Creating a Disaster Kit for Work
Disaster kits provide a measure of safety and reassurance when the worst happens. Whether there's a natural disaster, like a tornado or earthquake, or a city-wide blackout that leaves you stranded at the office, having a disaster kit available can give you the supplies you need to make it through short and long term emergency situations. Many people design kits for use at home, but it's also a good idea to have food, medical and other supplies handy at work.
Choose a Sturdy Bag
Even though the supplies are the items of real importance, you need a good bag to hold them all. Select a durable, water-resistant backpack with several compartments. If you can find one with a waist strap, that's even better. This will help distribute the weight of the pack more evenly, which will save your back if you have to carry it for a long distance. Attach a luggage tag with your name, phone number and address on it in case the disaster kit is ever misplaced.
Gather Your Supplies
Most of the items in your disaster kit can be found at grocery and drug stores. Even though it’s heavy, pack enough water to supply yourself for a couple of days – about one gallon per day. Choose portable, high-calorie food items with carbohydrates and protein like granola bars, peanut butter, dried fruit and jerky. Store the medical supplies together in another container or plastic bag, and make sure to periodically change out prescription drugs as they expire. Pack a poncho in case you encounter bad weather and an extra pair of socks and comfortable tennis shoes for walking.
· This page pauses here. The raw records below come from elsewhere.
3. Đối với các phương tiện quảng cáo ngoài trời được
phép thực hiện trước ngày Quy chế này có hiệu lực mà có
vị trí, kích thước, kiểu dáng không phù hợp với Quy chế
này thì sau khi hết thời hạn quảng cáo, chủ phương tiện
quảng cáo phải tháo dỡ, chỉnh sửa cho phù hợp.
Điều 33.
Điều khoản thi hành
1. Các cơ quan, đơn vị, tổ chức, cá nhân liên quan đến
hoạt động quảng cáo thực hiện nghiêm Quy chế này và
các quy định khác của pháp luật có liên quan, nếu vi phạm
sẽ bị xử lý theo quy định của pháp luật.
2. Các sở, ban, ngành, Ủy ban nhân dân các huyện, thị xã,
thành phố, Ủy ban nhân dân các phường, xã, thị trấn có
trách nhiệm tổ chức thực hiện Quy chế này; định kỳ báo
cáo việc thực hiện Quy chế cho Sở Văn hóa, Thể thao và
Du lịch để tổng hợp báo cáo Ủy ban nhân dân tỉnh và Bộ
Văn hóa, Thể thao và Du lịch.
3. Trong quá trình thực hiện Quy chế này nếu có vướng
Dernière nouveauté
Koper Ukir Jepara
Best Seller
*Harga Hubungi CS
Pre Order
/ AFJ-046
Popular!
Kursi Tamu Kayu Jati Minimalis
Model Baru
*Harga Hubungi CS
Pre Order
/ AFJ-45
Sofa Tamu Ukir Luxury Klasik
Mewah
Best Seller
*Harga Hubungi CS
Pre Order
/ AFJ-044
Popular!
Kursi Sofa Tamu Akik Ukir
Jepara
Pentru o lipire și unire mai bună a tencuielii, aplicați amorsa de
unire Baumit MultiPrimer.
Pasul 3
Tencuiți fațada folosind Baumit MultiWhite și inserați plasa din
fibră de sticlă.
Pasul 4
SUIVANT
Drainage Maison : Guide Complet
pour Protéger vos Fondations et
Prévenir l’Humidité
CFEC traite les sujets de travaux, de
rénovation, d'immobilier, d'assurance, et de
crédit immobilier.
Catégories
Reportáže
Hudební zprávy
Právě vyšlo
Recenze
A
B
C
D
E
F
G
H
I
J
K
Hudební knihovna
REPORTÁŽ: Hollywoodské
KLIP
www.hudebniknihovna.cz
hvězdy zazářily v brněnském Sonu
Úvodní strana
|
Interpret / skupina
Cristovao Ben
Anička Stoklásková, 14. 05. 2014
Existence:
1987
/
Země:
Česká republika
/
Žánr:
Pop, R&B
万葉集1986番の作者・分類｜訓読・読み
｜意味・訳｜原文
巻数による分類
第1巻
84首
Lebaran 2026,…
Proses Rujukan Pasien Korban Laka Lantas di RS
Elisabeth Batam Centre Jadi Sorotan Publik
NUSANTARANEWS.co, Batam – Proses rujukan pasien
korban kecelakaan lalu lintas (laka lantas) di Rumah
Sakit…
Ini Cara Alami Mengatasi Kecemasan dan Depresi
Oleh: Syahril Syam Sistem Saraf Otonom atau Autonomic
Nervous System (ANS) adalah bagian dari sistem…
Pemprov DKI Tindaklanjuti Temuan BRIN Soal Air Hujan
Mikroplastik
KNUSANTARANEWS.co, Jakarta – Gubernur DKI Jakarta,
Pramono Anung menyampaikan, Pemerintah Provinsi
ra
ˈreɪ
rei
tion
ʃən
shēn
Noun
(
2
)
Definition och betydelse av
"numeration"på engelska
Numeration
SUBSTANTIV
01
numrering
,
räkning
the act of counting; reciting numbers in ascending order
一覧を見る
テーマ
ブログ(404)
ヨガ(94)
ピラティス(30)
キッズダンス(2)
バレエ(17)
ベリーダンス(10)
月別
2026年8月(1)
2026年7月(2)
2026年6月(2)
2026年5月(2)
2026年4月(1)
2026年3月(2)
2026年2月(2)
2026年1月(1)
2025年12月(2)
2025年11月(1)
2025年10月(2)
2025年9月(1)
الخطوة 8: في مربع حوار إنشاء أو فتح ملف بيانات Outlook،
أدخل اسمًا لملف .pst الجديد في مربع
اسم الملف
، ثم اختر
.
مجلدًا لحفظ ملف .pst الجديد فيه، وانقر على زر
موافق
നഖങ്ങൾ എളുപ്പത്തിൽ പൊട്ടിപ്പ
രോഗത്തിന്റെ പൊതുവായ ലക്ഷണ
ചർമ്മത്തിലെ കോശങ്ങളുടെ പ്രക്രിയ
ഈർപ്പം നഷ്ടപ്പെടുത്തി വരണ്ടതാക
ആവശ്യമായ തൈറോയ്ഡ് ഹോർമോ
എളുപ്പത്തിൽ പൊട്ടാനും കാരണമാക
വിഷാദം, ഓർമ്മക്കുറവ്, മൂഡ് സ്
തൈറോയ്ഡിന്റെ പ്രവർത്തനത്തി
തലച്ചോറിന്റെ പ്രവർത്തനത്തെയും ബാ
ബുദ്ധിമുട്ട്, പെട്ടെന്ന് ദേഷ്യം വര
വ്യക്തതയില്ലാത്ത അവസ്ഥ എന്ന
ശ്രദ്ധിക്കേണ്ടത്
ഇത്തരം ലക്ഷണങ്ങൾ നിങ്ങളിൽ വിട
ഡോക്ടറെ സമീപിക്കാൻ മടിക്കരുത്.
Having a local paper map might come in handy if roads are closed and you’re forced to take unfamiliar routes. Stash a little extra cash in the bag to make phone calls and purchase any necessary supplies, and toss in a spare house key and a multipurpose pocket tool -- you never know when you’ll need a pair of pliers.
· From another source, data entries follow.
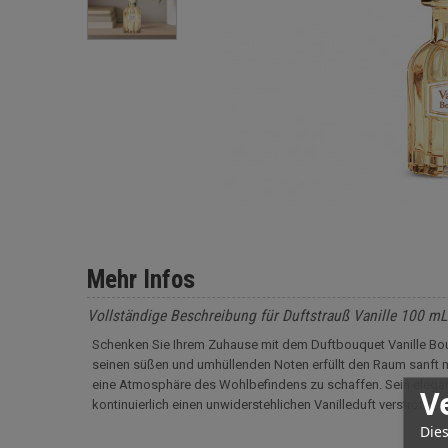
Mehr Infos
Vollständige Beschreibung für Duftstrauß Vanille 100 mL
Schenken Sie Ihrem Zuhause mit dem Duftbouquet Vanille Bo
seinen süßen und umhüllenden Noten erfüllt den Raum sanft 
eine Atmosphäre des Wohlbefindens zu schaffen. Sein elegante
V
kontinuierlich einen unwiderstehlichen Vanilleduft verströmt, d
Dies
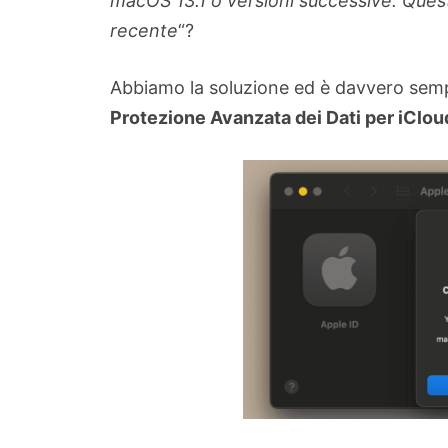
macOS 13.1 o versioni successive. Que
recente
“?
Abbiamo la soluzione ed è davvero semp
Protezione Avanzata dei Dati per iClou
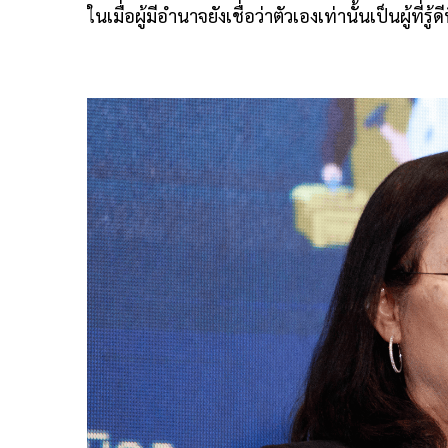
ในเมื่อผู้มีอำนาจยังเชื่อว่าตัวเองเท่านั้นเป็นผู้ที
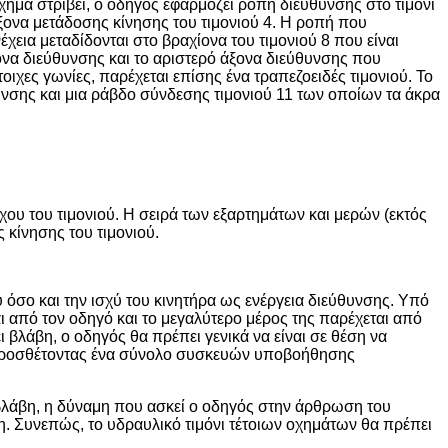
χημα στρίβει, ο οδηγός εφαρμόζει ροπή διεύθυνσης στο τιμόνι
ξονα μετάδοσης κίνησης του τιμονιού 4. Η ροπή που
χεια μεταδίδονται στο βραχίονα του τιμονιού 8 που είναι
ξονα διεύθυνσης και το αριστερό άξονα διεύθυνσης που
τοιχες γωνίες, παρέχεται επίσης ένα τραπεζοειδές τιμονιού. Το
θυνσης και μια ράβδο σύνδεσης τιμονιού 11 των οποίων τα άκρα
χου του τιμονιού. Η σειρά των εξαρτημάτων και μερών (εκτός
 κίνησης του τιμονιού.
όσο και την ισχύ του κινητήρα ως ενέργεια διεύθυνσης. Υπό
αι από τον οδηγό και το μεγαλύτερο μέρος της παρέχεται από
λάβη, ο οδηγός θα πρέπει γενικά να είναι σε θέση να
ι προσθέτοντας ένα σύνολο συσκευών υποβοήθησης
 βλάβη, η δύναμη που ασκεί ο οδηγός στην άρθρωση του
ση. Συνεπώς, το υδραυλικό τιμόνι τέτοιων οχημάτων θα πρέπει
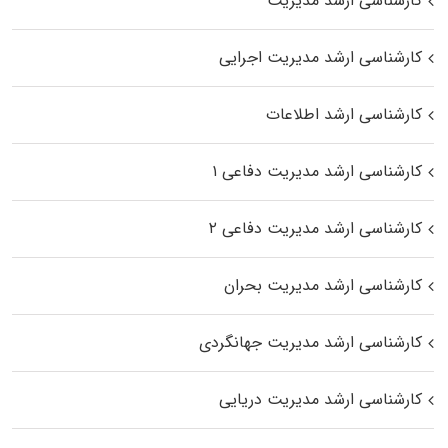
کارشناسی ارشد مدیریت
کارشناسی ارشد مدیریت اجرایی
کارشناسی ارشد اطلاعات
کارشناسی ارشد مدیریت دفاعی ۱
کارشناسی ارشد مدیریت دفاعی ۲
کارشناسی ارشد مدیریت بحران
کارشناسی ارشد مدیریت جهانگردی
کارشناسی ارشد مدیریت دریایی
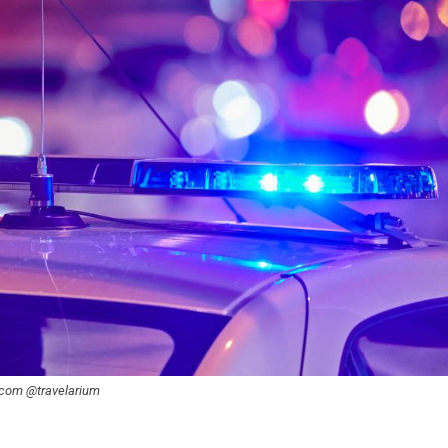
k.com @travelarium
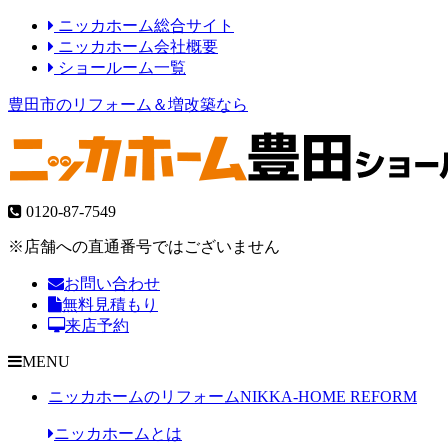
ニッカホーム総合サイト
ニッカホーム会社概要
ショールーム一覧
豊田市のリフォーム＆増改築なら
0120-87-7549
※店舗への直通番号ではございません
お問い合わせ
無料見積もり
来店予約
MENU
ニッカホームのリフォーム
NIKKA-HOME REFORM
ニッカホームとは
Pack and Maintain Your Kit
Pack your bag carefully, compartmentalizing your items and putting the heavier items on bottom. Once the disaster kit it packed, store it in a desk drawer, locker or somewhere else that it not likely to be tampered with, but is easy to grab in a hurry. Chances are, you won’t have any need to get into your kit, so fight the urge to open it up and take things out (with the exception of swapping out expired medications).
Develop a Plan
Another part of disaster kit planning is determining a course of action if the worst does happen. Having a plan in advance will help you stay calm in an emergency situation, giving you more time to get your kit and take the proper steps toward safety. Consider the location of your job in relation to your home or other important places, like the closest hospital or your child’s school. Plan how you would reach these places using both traditional routes and nontraditional routes. For instance, if you rely on a car or public transportation, what will you do if roads are blocked or mass transit is shut down? Your plan should be comprehensive and flexible so you can respond best to whatever situation is happening.